Ion Jelly Conductive Properties Using Dicyanamide-Based Ionic Liquids,
Carvalho, T., Augusto V., Rocha A., Lourenco N. M. T., Correia N. T., Barreiros S., Vidinha P., Cabrita E. J., and Dionisio M.
, Journal of Physical Chemistry B, Volume 118, Issue 31, p.9445-59, (2014)
AbstractThe thermal behavior and transport properties of several ion jellys (IJs), a composite that results from the combination of gelatin with an ionic liquid (IL), were investigated by dielectric relaxation spectroscopy (DRS), differential scanning calorimetry (DSC), and pulsed field gradient nuclear magnetic resonance spectroscopy (PFG NMR).
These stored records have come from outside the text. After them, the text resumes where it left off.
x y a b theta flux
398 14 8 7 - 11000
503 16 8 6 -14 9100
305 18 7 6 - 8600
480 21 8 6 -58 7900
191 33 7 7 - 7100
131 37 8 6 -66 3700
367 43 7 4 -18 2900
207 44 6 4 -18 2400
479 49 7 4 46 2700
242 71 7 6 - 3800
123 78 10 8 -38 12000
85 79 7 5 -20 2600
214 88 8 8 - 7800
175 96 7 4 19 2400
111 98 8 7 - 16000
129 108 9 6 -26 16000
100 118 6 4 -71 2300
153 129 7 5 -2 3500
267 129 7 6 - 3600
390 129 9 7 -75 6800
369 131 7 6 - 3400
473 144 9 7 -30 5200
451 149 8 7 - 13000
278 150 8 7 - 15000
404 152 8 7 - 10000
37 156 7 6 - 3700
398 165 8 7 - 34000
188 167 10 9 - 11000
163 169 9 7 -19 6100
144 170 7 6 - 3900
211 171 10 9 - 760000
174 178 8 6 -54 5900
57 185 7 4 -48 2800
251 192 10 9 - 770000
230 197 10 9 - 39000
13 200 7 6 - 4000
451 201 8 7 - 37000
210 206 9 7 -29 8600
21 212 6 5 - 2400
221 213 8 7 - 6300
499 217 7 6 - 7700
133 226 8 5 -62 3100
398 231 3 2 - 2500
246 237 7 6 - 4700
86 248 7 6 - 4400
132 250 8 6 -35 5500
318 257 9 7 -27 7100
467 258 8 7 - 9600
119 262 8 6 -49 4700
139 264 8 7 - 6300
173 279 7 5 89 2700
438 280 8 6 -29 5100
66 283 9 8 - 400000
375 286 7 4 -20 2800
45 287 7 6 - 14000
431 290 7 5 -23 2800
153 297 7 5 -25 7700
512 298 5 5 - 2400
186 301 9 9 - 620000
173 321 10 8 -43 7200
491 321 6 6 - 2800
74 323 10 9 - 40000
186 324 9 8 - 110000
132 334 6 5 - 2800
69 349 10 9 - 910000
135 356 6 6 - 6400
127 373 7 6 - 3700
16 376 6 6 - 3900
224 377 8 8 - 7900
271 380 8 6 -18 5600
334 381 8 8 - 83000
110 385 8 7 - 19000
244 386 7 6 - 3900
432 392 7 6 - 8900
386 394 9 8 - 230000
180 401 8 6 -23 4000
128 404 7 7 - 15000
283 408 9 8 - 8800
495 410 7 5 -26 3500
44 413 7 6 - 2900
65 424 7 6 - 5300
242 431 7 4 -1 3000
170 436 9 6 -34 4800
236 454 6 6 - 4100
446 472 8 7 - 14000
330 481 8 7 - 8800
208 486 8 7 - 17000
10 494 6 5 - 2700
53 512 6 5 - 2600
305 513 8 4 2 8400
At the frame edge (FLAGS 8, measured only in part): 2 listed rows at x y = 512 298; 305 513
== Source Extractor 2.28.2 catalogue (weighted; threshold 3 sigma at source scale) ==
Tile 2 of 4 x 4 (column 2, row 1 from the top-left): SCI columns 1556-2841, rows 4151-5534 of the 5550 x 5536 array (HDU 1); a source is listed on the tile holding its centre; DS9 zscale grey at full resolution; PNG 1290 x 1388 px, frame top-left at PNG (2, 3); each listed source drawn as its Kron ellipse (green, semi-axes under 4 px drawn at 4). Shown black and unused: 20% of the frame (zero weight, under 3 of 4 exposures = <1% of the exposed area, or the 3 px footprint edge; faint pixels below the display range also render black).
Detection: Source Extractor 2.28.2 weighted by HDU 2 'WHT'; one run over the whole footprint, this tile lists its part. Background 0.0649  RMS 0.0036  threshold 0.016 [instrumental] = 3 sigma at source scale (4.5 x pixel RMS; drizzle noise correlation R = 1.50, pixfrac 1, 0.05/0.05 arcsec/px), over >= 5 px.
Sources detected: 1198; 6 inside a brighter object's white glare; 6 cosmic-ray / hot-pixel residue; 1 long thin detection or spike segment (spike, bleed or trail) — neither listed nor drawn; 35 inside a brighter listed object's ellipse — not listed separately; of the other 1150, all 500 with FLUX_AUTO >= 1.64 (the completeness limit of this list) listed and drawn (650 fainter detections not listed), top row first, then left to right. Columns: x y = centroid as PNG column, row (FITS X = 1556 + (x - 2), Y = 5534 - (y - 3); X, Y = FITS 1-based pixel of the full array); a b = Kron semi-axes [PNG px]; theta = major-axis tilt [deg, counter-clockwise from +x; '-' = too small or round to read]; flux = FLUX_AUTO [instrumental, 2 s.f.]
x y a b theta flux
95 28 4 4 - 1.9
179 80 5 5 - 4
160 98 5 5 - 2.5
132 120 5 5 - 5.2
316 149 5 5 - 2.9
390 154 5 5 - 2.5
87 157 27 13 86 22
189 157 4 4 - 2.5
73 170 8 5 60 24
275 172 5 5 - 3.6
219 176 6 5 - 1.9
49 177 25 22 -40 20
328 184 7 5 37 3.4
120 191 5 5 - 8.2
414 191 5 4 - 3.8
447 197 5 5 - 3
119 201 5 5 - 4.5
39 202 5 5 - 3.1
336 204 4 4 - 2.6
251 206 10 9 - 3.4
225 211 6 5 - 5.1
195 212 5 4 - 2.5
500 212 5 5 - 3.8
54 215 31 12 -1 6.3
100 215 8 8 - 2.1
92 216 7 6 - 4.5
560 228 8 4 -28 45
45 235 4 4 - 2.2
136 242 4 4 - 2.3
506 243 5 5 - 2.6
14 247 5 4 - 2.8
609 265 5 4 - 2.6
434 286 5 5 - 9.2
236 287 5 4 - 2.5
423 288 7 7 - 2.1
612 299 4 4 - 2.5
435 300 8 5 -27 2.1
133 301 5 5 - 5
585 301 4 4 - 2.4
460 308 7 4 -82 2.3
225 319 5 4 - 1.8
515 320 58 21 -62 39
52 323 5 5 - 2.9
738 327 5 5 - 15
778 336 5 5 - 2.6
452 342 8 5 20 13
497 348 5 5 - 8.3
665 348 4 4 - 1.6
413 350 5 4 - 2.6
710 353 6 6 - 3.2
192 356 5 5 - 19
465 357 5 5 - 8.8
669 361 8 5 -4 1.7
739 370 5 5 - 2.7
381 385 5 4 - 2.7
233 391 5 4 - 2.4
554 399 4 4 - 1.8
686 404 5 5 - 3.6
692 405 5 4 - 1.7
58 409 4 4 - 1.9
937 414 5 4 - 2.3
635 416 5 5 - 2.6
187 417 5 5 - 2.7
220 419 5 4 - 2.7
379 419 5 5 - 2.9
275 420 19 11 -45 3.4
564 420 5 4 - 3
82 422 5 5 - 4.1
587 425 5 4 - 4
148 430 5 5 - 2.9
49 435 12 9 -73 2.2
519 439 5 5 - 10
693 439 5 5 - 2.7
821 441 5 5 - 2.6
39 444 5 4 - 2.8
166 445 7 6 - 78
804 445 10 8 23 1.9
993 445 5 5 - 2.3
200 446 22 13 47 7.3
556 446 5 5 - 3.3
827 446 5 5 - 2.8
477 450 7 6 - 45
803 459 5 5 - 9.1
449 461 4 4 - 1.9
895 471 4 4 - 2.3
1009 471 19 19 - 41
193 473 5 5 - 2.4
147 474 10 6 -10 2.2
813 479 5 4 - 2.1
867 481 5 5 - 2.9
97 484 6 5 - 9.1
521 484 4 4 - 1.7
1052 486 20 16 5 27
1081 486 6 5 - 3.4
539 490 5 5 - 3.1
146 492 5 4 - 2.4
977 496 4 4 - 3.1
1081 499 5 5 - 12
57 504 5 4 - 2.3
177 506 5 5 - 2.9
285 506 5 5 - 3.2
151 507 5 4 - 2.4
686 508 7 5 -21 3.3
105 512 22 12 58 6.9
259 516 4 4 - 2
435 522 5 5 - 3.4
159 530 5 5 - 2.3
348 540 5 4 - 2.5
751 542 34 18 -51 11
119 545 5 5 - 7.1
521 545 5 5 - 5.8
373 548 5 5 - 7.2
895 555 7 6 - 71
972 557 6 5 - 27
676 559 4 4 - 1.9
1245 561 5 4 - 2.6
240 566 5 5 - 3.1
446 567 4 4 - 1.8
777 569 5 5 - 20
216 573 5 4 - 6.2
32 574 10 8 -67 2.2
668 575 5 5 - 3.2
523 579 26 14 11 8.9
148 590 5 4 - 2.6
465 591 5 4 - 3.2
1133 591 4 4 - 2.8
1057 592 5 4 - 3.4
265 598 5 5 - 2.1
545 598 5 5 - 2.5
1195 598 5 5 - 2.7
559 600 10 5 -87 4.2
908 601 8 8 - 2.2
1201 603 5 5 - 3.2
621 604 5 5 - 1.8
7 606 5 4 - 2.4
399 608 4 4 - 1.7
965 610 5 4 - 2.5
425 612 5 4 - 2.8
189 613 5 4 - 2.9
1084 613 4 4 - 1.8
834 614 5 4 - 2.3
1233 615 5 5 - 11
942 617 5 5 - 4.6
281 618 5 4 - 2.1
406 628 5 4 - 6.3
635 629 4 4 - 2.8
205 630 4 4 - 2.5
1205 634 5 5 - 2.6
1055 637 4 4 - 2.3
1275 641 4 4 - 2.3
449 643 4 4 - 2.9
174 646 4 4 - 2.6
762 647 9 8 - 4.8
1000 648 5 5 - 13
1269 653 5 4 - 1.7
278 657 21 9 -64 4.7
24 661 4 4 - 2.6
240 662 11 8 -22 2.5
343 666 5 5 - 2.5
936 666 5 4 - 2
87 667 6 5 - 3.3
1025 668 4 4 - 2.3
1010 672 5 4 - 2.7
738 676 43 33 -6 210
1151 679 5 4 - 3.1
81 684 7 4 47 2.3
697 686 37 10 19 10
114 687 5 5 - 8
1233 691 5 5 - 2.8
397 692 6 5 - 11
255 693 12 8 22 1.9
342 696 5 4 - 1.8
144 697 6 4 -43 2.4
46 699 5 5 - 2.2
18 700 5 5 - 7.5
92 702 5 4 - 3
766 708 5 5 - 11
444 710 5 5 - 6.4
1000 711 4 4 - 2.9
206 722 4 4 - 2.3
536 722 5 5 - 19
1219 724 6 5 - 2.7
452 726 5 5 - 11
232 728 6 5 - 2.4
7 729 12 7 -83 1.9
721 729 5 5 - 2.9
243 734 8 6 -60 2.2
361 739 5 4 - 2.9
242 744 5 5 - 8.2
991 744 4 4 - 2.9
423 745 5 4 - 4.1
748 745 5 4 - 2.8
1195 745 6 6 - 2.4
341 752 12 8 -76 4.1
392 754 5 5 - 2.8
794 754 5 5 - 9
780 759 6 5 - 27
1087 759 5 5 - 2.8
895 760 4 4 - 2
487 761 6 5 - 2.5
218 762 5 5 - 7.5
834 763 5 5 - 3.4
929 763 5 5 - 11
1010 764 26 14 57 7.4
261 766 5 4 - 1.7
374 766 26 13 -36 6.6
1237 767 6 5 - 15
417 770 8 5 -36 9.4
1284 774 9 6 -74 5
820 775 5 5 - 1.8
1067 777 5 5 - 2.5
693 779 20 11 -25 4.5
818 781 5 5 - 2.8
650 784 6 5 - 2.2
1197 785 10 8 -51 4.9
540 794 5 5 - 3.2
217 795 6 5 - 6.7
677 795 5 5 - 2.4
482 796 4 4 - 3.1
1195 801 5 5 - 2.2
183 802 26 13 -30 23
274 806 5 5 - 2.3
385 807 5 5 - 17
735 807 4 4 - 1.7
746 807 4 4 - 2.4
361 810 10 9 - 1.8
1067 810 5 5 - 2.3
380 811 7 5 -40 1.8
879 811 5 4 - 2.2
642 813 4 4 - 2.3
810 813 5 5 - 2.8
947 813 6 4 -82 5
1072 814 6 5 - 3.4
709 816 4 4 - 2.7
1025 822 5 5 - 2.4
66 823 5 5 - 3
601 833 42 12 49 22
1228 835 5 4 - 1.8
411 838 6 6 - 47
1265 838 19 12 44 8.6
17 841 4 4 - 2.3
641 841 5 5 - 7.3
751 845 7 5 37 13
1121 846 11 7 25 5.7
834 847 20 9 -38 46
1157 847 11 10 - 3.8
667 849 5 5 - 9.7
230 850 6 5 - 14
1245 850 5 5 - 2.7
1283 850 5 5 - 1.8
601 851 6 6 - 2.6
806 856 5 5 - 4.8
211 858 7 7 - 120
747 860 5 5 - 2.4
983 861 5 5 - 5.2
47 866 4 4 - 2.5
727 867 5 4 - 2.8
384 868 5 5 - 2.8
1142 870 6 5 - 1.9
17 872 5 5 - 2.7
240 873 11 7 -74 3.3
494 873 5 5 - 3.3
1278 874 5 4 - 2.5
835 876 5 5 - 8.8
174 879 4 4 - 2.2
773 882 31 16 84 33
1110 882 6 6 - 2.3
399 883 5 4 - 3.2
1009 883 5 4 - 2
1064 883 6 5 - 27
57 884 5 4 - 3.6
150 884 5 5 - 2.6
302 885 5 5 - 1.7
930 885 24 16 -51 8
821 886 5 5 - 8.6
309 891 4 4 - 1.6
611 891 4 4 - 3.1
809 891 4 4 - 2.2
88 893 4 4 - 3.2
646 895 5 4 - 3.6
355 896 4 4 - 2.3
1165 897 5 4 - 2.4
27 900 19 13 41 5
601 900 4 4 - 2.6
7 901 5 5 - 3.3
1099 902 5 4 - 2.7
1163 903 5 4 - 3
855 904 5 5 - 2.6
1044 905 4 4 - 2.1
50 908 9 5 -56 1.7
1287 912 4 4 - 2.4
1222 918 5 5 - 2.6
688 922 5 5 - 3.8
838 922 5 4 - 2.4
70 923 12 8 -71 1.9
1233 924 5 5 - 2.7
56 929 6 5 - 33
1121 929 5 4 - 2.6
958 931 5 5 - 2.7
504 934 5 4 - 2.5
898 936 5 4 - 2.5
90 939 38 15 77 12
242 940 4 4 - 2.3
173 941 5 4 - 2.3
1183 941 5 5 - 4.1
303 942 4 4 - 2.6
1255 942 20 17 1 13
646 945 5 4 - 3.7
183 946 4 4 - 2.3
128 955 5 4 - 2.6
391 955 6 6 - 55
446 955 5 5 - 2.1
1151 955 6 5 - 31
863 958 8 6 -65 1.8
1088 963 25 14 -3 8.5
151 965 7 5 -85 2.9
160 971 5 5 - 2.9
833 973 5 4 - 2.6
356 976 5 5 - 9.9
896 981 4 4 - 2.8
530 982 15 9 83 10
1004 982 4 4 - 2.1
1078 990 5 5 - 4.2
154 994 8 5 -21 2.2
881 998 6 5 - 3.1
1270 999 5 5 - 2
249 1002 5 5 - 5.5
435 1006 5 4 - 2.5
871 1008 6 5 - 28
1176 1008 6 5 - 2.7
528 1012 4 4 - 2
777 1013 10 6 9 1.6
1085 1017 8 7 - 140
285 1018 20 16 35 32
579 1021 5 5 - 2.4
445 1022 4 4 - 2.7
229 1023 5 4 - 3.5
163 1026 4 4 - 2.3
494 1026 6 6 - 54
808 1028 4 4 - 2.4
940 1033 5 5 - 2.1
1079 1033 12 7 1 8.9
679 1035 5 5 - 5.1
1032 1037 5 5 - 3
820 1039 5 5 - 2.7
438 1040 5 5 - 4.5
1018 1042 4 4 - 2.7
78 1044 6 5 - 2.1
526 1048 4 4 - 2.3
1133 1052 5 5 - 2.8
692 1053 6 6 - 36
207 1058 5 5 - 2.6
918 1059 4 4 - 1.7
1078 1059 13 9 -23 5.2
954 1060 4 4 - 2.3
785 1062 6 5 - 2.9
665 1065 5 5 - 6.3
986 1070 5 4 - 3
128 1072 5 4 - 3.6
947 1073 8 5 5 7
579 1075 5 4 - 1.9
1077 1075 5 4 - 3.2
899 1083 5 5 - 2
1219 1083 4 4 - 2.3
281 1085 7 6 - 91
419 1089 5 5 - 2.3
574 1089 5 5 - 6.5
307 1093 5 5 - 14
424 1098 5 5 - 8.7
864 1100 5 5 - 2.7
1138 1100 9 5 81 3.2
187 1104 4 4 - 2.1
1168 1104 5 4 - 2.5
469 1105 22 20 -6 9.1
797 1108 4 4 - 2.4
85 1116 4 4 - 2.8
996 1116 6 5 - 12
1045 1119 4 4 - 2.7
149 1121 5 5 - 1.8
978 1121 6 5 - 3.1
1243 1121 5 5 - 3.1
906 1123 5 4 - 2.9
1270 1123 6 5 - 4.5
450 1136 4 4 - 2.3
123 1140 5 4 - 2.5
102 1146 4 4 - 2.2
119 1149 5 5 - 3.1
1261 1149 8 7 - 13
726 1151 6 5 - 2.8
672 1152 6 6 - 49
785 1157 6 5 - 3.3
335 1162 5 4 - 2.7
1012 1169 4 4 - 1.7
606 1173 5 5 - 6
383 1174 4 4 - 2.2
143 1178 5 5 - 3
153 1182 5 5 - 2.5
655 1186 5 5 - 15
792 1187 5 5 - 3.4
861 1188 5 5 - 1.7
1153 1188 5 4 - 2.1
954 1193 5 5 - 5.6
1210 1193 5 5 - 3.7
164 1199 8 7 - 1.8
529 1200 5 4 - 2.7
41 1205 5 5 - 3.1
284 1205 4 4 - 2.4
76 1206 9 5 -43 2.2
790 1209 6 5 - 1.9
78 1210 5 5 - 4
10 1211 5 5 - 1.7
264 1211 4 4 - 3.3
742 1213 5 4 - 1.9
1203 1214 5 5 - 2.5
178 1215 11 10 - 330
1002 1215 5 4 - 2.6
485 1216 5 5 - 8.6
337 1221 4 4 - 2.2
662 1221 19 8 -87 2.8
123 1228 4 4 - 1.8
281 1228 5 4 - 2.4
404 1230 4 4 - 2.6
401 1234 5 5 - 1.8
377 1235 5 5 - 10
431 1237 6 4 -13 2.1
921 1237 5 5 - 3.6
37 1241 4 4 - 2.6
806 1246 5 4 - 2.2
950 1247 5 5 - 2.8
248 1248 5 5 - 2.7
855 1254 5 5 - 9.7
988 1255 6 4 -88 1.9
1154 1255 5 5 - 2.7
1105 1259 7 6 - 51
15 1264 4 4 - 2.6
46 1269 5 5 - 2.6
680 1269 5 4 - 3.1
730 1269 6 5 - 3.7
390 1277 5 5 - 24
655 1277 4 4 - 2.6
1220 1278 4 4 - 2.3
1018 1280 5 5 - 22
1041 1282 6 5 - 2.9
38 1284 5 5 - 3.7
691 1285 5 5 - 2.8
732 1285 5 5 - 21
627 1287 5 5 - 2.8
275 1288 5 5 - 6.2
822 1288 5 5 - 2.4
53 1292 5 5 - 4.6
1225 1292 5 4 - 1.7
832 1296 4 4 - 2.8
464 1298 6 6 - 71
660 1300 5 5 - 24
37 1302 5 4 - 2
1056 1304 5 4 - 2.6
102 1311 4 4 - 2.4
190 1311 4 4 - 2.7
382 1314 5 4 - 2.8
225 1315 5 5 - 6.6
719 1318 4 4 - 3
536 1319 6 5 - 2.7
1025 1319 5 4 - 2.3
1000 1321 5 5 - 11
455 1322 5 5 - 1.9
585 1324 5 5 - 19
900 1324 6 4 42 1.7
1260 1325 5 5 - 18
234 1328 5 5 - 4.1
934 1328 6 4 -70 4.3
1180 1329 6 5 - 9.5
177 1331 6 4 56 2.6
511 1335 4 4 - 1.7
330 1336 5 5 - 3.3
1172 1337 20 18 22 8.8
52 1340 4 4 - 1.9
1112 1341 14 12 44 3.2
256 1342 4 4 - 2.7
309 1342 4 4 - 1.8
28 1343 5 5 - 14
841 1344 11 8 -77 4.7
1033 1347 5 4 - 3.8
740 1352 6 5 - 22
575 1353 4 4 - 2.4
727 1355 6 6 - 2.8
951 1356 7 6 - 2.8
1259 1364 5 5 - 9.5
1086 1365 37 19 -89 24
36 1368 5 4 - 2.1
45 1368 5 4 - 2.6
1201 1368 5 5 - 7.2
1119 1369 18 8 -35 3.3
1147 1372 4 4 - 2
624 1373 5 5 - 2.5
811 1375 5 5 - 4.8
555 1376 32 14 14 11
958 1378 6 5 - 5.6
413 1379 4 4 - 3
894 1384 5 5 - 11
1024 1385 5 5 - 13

Four different ILs containing the dicyanamide anion were used: 1-butyl-3-methylimidazolium dicyanamide (BMIMDCA), 1-ethyl-3-methylimidazolium dicyanamide (EMIMDCA), 1-butyl-1-methylpyrrolidinium dicyanamide (BMPyrDCA), and 1-butylpyridinium dicyanamide (BPyDCA); the bulk ILs were also investigated for comparison. A glass transition was detected by DSC for all materials, ILs and IJs, allowing them to be classified as glass formers. Additionally, an increase in the glass transition temperature upon dehydration was observed with a greater extent for IJs, attributed to a greater hindrance imposed by the gelatin matrix after water removal, rendering the IL less mobile. While crystallization is observed for some ILs with negligible water content, it was never detected for any IJ upon thermal cycling, which persist always as fully amorphous materials. From DRS measurements, conductivity and diffusion coefficients for both cations (D+) and anions (D–) were extracted. D+ values obtained by DRS reveal excellent agreement with those obtained from PFG NMR direct measurements, obeying the same VFTH equation over a large temperature range (ΔT ≈ 150 K) within which D+ varies around 10 decades. At temperatures close to room temperature, the IJs exhibit D values comparable to the most hydrated (9%) ILs. The IJ derived from EMIMDCA possesses the highest conductivity and diffusion coefficient, respectively, 10–2 S·cm–1 and 10–10 m2·s–1. For BMPyrDCA the relaxational behavior was analyzed through the complex permittivity and modulus formalism allowing the assignment of the detected secondary relaxation to a Johari–Goldstein process. Besides the relevant information on the more fundamental nature providing physicochemical details on ILs behavior, new doorways are opened for practical applications by using IJ as a strategy to produce novel and stable electrolytes for different electrochemical devices.